How Much Does a Firm Spend on Marketing?

Accounting firms across the country want to know what other firms spend on marketing activities as a percent of firm revenue. This common marketing management question was once difficult to answer because there wasn’t reliable industry peer data. Thanks to the Association for Accounting Marketing, this data is now available. The 2015 Marketing Budget Benchmark Study is an apples-to-apples comparison of spending within firms by firm size, market size and growth rate.

Inside Marketing Budgets

The average firm spends 2.2 percent of firm revenue on marketing, including staff compensation. Firms without marketing staff only spend 1.9 percent of revenue.

And when it comes to staff, firms have one marketer (FTE) per every 65 employees. Personnel costs account for more than one-fourth of dollars spent. Additionally, all but the smallest firms are investing in the use of outside consultants to supplement their marketing.

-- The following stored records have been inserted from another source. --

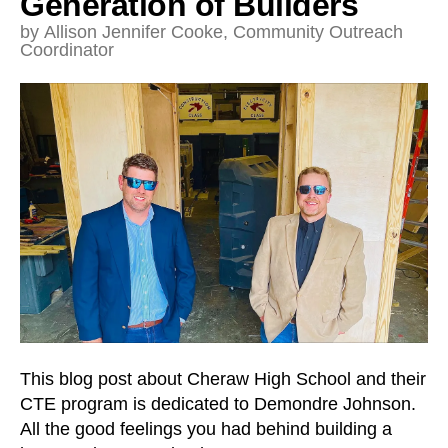
Generation of Builders
and
down
by
Allison Jennifer Cooke, Community Outreach
Coordinator
arrows
to
select
a
result.
Press
enter
to
go
to
the
selected
search
result.
This blog post about Cheraw High School and their
Touch
CTE program is dedicated to Demondre Johnson.
device
All the good feelings you had behind building a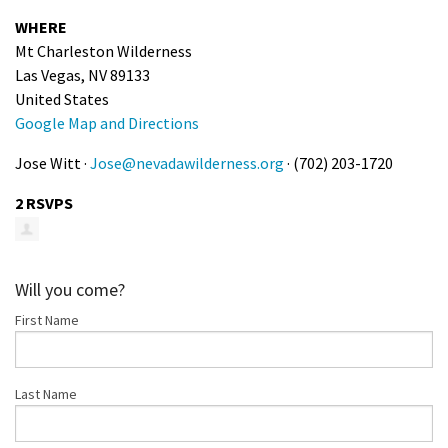
Shop
WHERE
Mt Charleston Wilderness
Las Vegas, NV 89133
Donate
United States
Google Map and Directions
Jose Witt ·
Jose@nevadawilderness.org
· (702) 203-1720
2 RSVPS
Will you come?
First Name
Last Name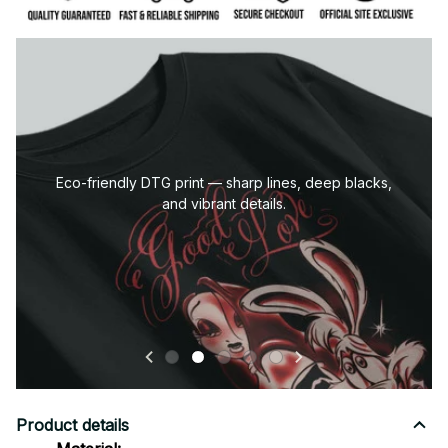
Eco-friendly DTG print — sharp lines, deep blacks,
and vibrant details.
Product details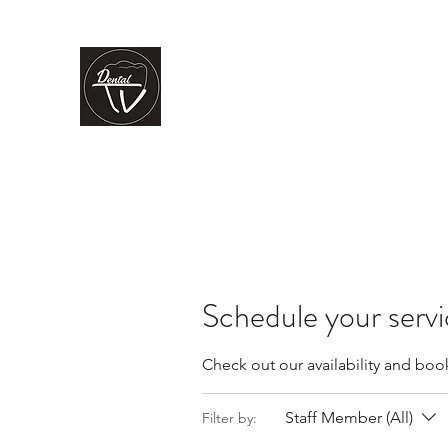
CLÍNICA DENTAL TV
Dental Care
You Can Rely On
Inicio
Nuestros servicios
Nuestro equipo
La clínica
Schedule your serv
Check out our availability and boo
Staff Member (All)
Filter by: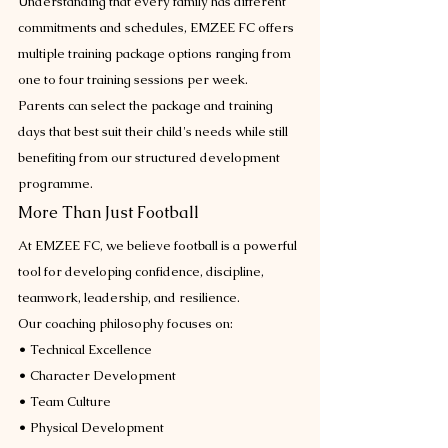
Understanding that every family has different 
commitments and schedules, EMZEE FC offers 
multiple training package options ranging from 
one to four training sessions per week.
Parents can select the package and training 
days that best suit their child's needs while still 
benefiting from our structured development 
programme.
More Than Just Football
At EMZEE FC, we believe football is a powerful 
tool for developing confidence, discipline, 
teamwork, leadership, and resilience.
Our coaching philosophy focuses on:
• Technical Excellence
• Character Development
• Team Culture
• Physical Development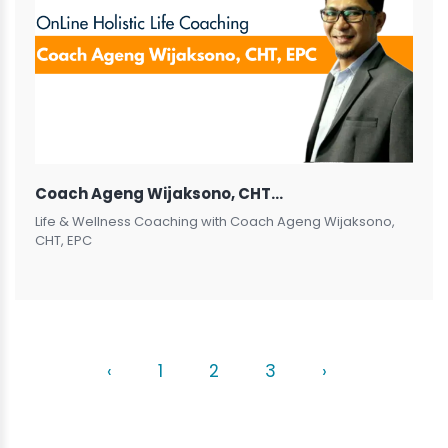
Coach Ageng Wijaksono, CHT, EPC
Life & Wellness Coaching with Coach Ageng Wijaksono,
CHT, EPC
‹
1
2
3
›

How High Growth Firms Spend

There is a big difference between how high-growth and low-growth firms spend marketing dollars. To define the difference between these types of firms, high growth firms saw an average organic growth rate of 24% while the lowest growth firms experienced negative growth.

High growth firms spent more money on marketing staff – one FTE marketer to every 48 employees. Most astonishing, they spent less on marketing overall. High growth firms spend a little over one percent of revenue on marketing and the low growth firms spent double that.

When it comes to how they spend money, high growth firms invest more in:

  • Marketing material
  • Content creation
  • Networking/trade shows
  • Website and search engine optimization
  • Educational events

They are spending less on the dated, traditional marketing activities like advertising, sponsorships, PR, non-CPE events and individual partner budgets.

How Do You Stack Up

One of the great benefits of having this data is your ability to benchmark your spending to similar firms. The full version of the report, which you can buy, provides specific spending in areas like pay per click advertising, outsourced content creation, charitable giving and sponsorships, to name a few. The best part is that this level of detail is provided for all firms, high growth firms and by firm size.

It will take some time for you to break out your spending to match the categories in the survey, but the insights gained will be worth the investment – if you are committed to change the way your currently spend that is.

Marketing should produce a return on investment. Too many firms don’t track ROI or they continue to do marketing activities they have always done because they’ve always done them. In doing so, they aren’t reaping the reward for their marketing investment. High growth firms have seen the difference and have adjusted their spending accordingly. This spending shift doesn’t have to happen overnight, but you do need to make sure the marketing you invest in is helping you achieve your strategic goals.

If you don’t measure and analyze your marketing efforts, are you making the best spending decisions? Probably not. How much you spend is important, but not as important as how you spend it.